Written by | Wednesday, May 5th, 2021

Better tools at European Union’s disposal are needed to protect media freedom as a “pillar of democracy” rather than just a player in the national economy, EU Commission Vice-President V?ra Jourová said on Monday (3 May) to mark World Press Freedom Day. Jourová also said she was in discussions with commissioner Thierry Breton, responsible for the single market, to come up with a “media freedom act” in 2022 to give the EU the means to protect press freedom across Europe. To mark the World Press Freedom Day, the United Nations highlighted the importance of ‘information as a public good’ and warned that the world of journalism faces “drastic losses”. The intergovernmental organisation also stressed that the ongoing pandemic crisis has forced closures and job cuts within the industry, while other media outlets are facing “political capture”. This has in turn led to more “creeping news deserts” in countries where journalists are unable to get accurate information out to the public.
To that end, the journalism NGO Reporters Sans Frontiers (RSF) last month released its latest global index of press freedom, highlighting how the pandemic has given authoritarian regimes an excuse to crack down on journalism.
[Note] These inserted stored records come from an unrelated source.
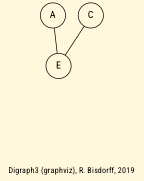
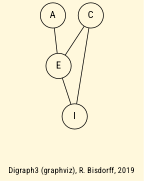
  strict graph {
    bgcolor=cornsilk
    fontname="Roboto Condensed"
    fontsize=12
    label="\nDigraph3 (graphviz), R. Bisdorff, 2019"
    node [fontname="Roboto Condensed" shape=circle]
    edge [arrowhead=none arrowtail=none color=black dir=both fontname="Roboto Condensed" style="setlinewidth(1)"]
    n1 [label=A]
    n2 [label=E]
+   n3 [label=I]
    n4 [label=C]
    n1 -- n2
+   n2 -- n3
    n4 -- n2
+   n4 -- n3
  }
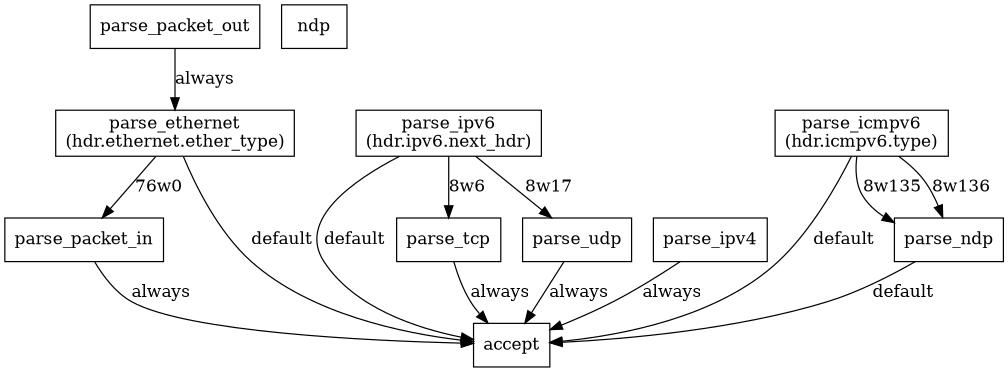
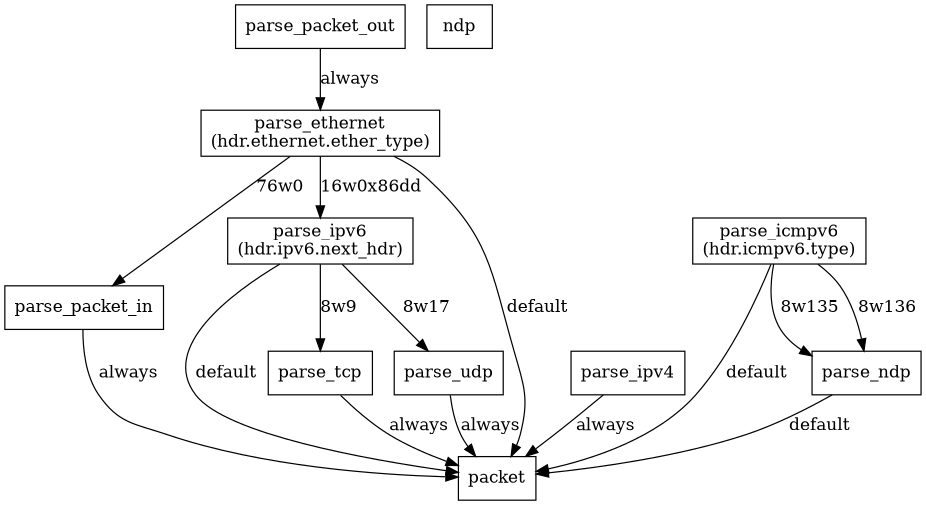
  digraph {
    node [shape=rectangle]
    n1 [label=parse_packet_out]
    n2 [label="parse_ethernet\n(hdr.ethernet.ether_type)"]
    n3 [label=parse_packet_in]
    n4 [label="parse_ipv6\n(hdr.ipv6.next_hdr)"]
-   n5 [label=accept]
+   n5 [label=packet]
    n6 [label=parse_ipv4]
    n7 [label=parse_tcp]
    n8 [label=parse_udp]
    n9 [label="parse_icmpv6\n(hdr.icmpv6.type)"]
    n10 [label=parse_ndp]
    n11 [label=ndp]
    n1 -> n2 [label=always]
    n2 -> n3 [label="76w0"]
+   n2 -> n4 [label="16w0x86dd"]
    n2 -> n5 [label=default]
    n3 -> n5 [label=always]
    n4 -> n5 [label=default]
-   n4 -> n7 [label="8w6"]
+   n4 -> n7 [label="8w9"]
    n4 -> n8 [label="8w17"]
    n6 -> n5 [label=always]
    n7 -> n5 [label=always]
    n8 -> n5 [label=always]
    n9 -> n5 [label=default]
    n9 -> n10 [label="8w135"]
    n9 -> n10 [label="8w136"]
    n10 -> n5 [label=default]
  }
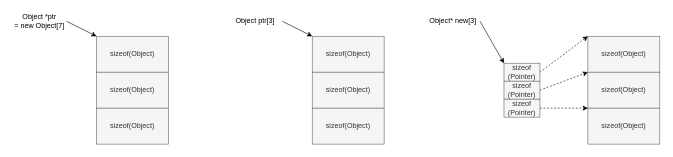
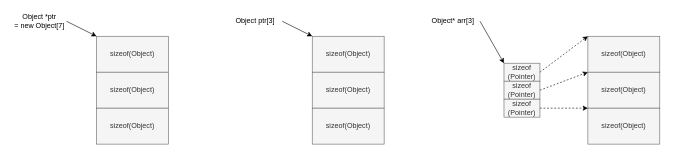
  <mxCell id="0" />
  <mxCell id="1" parent="0" />
  <mxCell id="2" value="sizeof(Object)" style="rounded=0;whiteSpace=wrap;html=1;fillColor=#f5f5f5;fontColor=#333333;strokeColor=#666666;" vertex="1" parent="1"><mxGeometry x="160" y="60" width="120" height="60" as="geometry" /></mxCell>
  <mxCell id="3" value="sizeof(Object)" style="rounded=0;whiteSpace=wrap;html=1;fillColor=#f5f5f5;fontColor=#333333;strokeColor=#666666;" vertex="1" parent="1"><mxGeometry x="160" y="120" width="120" height="60" as="geometry" /></mxCell>
  <mxCell id="4" value="sizeof(Object)" style="rounded=0;whiteSpace=wrap;html=1;fillColor=#f5f5f5;fontColor=#333333;strokeColor=#666666;" vertex="1" parent="1"><mxGeometry x="160" y="180" width="120" height="60" as="geometry" /></mxCell>
  <mxCell id="5" style="rounded=0;orthogonalLoop=1;jettySize=auto;html=1;exitX=1;exitY=0.5;exitDx=0;exitDy=0;entryX=0;entryY=0;entryDx=0;entryDy=0;" edge="1" parent="1" source="6" target="2"><mxGeometry relative="1" as="geometry" /></mxCell>
  <mxCell id="6" value="Object *ptr&lt;br&gt;= new Object[7]" style="text;html=1;strokeColor=none;fillColor=none;align=center;verticalAlign=middle;whiteSpace=wrap;rounded=0;" vertex="1" parent="1"><mxGeometry x="20" y="20" width="90" height="30" as="geometry" /></mxCell>
  <mxCell id="7" value="sizeof(Object)" style="rounded=0;whiteSpace=wrap;html=1;fillColor=#f5f5f5;fontColor=#333333;strokeColor=#666666;" vertex="1" parent="1"><mxGeometry x="520" y="60" width="120" height="60" as="geometry" /></mxCell>
  <mxCell id="8" value="sizeof(Object)" style="rounded=0;whiteSpace=wrap;html=1;fillColor=#f5f5f5;fontColor=#333333;strokeColor=#666666;" vertex="1" parent="1"><mxGeometry x="520" y="120" width="120" height="60" as="geometry" /></mxCell>
  <mxCell id="9" value="sizeof(Object)" style="rounded=0;whiteSpace=wrap;html=1;fillColor=#f5f5f5;fontColor=#333333;strokeColor=#666666;" vertex="1" parent="1"><mxGeometry x="520" y="180" width="120" height="60" as="geometry" /></mxCell>
  <mxCell id="10" style="rounded=0;orthogonalLoop=1;jettySize=auto;html=1;exitX=1;exitY=0.5;exitDx=0;exitDy=0;entryX=0;entryY=0;entryDx=0;entryDy=0;" edge="1" parent="1" source="11" target="7"><mxGeometry relative="1" as="geometry" /></mxCell>
  <mxCell id="11" value="Object ptr[3]" style="text;html=1;strokeColor=none;fillColor=none;align=center;verticalAlign=middle;whiteSpace=wrap;rounded=0;" vertex="1" parent="1"><mxGeometry x="380" y="20" width="90" height="30" as="geometry" /></mxCell>
  <mxCell id="12" value="sizeof(Object)" style="rounded=0;whiteSpace=wrap;html=1;fillColor=#f5f5f5;fontColor=#333333;strokeColor=#666666;" vertex="1" parent="1"><mxGeometry x="980" y="60" width="120" height="60" as="geometry" /></mxCell>
  <mxCell id="13" value="sizeof(Object)" style="rounded=0;whiteSpace=wrap;html=1;fillColor=#f5f5f5;fontColor=#333333;strokeColor=#666666;" vertex="1" parent="1"><mxGeometry x="980" y="120" width="120" height="60" as="geometry" /></mxCell>
  <mxCell id="14" value="sizeof(Object)" style="rounded=0;whiteSpace=wrap;html=1;fillColor=#f5f5f5;fontColor=#333333;strokeColor=#666666;" vertex="1" parent="1"><mxGeometry x="980" y="180" width="120" height="60" as="geometry" /></mxCell>
  <mxCell id="15" style="edgeStyle=none;rounded=0;orthogonalLoop=1;jettySize=auto;html=1;exitX=1;exitY=0.5;exitDx=0;exitDy=0;entryX=0;entryY=0;entryDx=0;entryDy=0;" edge="1" parent="1" source="16" target="18"><mxGeometry relative="1" as="geometry" /></mxCell>
- <mxCell id="16" value="Object* new[3]" style="text;html=1;strokeColor=none;fillColor=none;align=center;verticalAlign=middle;whiteSpace=wrap;rounded=0;" vertex="1" parent="1"><mxGeometry x="710" y="20" width="90" height="30" as="geometry" /></mxCell>
+ <mxCell id="16" value="Object* arr[3]" style="text;html=1;strokeColor=none;fillColor=none;align=center;verticalAlign=middle;whiteSpace=wrap;rounded=0;" vertex="1" parent="1"><mxGeometry x="710" y="20" width="90" height="30" as="geometry" /></mxCell>
  <mxCell id="17" style="edgeStyle=none;rounded=0;orthogonalLoop=1;jettySize=auto;html=1;exitX=1;exitY=0.5;exitDx=0;exitDy=0;entryX=0;entryY=0;entryDx=0;entryDy=0;dashed=1;" edge="1" parent="1" source="18" target="12"><mxGeometry relative="1" as="geometry" /></mxCell>
  <mxCell id="18" value="sizeof&lt;br&gt;(Pointer)" style="rounded=0;whiteSpace=wrap;html=1;fillColor=#f5f5f5;fontColor=#333333;strokeColor=#666666;" vertex="1" parent="1"><mxGeometry x="840" y="105" width="60" height="30" as="geometry" /></mxCell>
  <mxCell id="19" style="edgeStyle=none;rounded=0;orthogonalLoop=1;jettySize=auto;html=1;exitX=1;exitY=0.5;exitDx=0;exitDy=0;entryX=0;entryY=0;entryDx=0;entryDy=0;dashed=1;" edge="1" parent="1" source="20" target="13"><mxGeometry relative="1" as="geometry" /></mxCell>
  <mxCell id="20" value="sizeof&lt;br&gt;(Pointer)" style="rounded=0;whiteSpace=wrap;html=1;fillColor=#f5f5f5;fontColor=#333333;strokeColor=#666666;" vertex="1" parent="1"><mxGeometry x="840" y="135" width="60" height="30" as="geometry" /></mxCell>
  <mxCell id="21" style="edgeStyle=none;rounded=0;orthogonalLoop=1;jettySize=auto;html=1;exitX=1;exitY=0.5;exitDx=0;exitDy=0;entryX=0;entryY=0;entryDx=0;entryDy=0;dashed=1;" edge="1" parent="1" source="22" target="14"><mxGeometry relative="1" as="geometry" /></mxCell>
  <mxCell id="22" value="sizeof&lt;br&gt;(Pointer)" style="rounded=0;whiteSpace=wrap;html=1;fillColor=#f5f5f5;fontColor=#333333;strokeColor=#666666;" vertex="1" parent="1"><mxGeometry x="840" y="165" width="60" height="30" as="geometry" /></mxCell>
The global coronavirus crisis has caused „dramatic deterioration in access to information“ in many parts of the world, including in 10 countries with the worst ranking in Europe, according to RSF’s index – namely Belarus, Turkey, Russia, Bulgaria, Montenegro, Ukraine, Serbia, Hungary, North Macedonia, Moldova. “If you ask me whether we are equipped in Europe to protect the media as one of the pillars of democracy, I have to answer no,” said Jourová, vice-president for values and transparency. “We are not equipped with the EU rules and EU law.” She also said the act will be tabled next year with the aim to “bring more safeguards for the media and to guarantee that in Europe they can do their job without being [under] unintended and undesired pressure”.
Speaking to reporters in front of the Congress Column of Brussels, a towering monument that celebrates the 1831 Belgian Constitution, the Czech-born senior EU official paid homage to three prominent European journalists murdered in recent years: Malta’s Daphne Caruana Galizia, Slovakia’s Ján Kuciak and Greece’s Giorgos Karaivaz. “The situation is worsening everywhere,” she said, citing an increase in physical and online abuse towards journalists and a rise in “groundless” lawsuits filed by powerful economic actors against media professionals with the sole aim of silencing them. The EU executive will put forward later this year a series of recommendations to help member states reinforce the security and safety of journalists. Jourová said the three killed reporters had received threats in the past, which, in her view, begs for a more reactive role of law enforcement.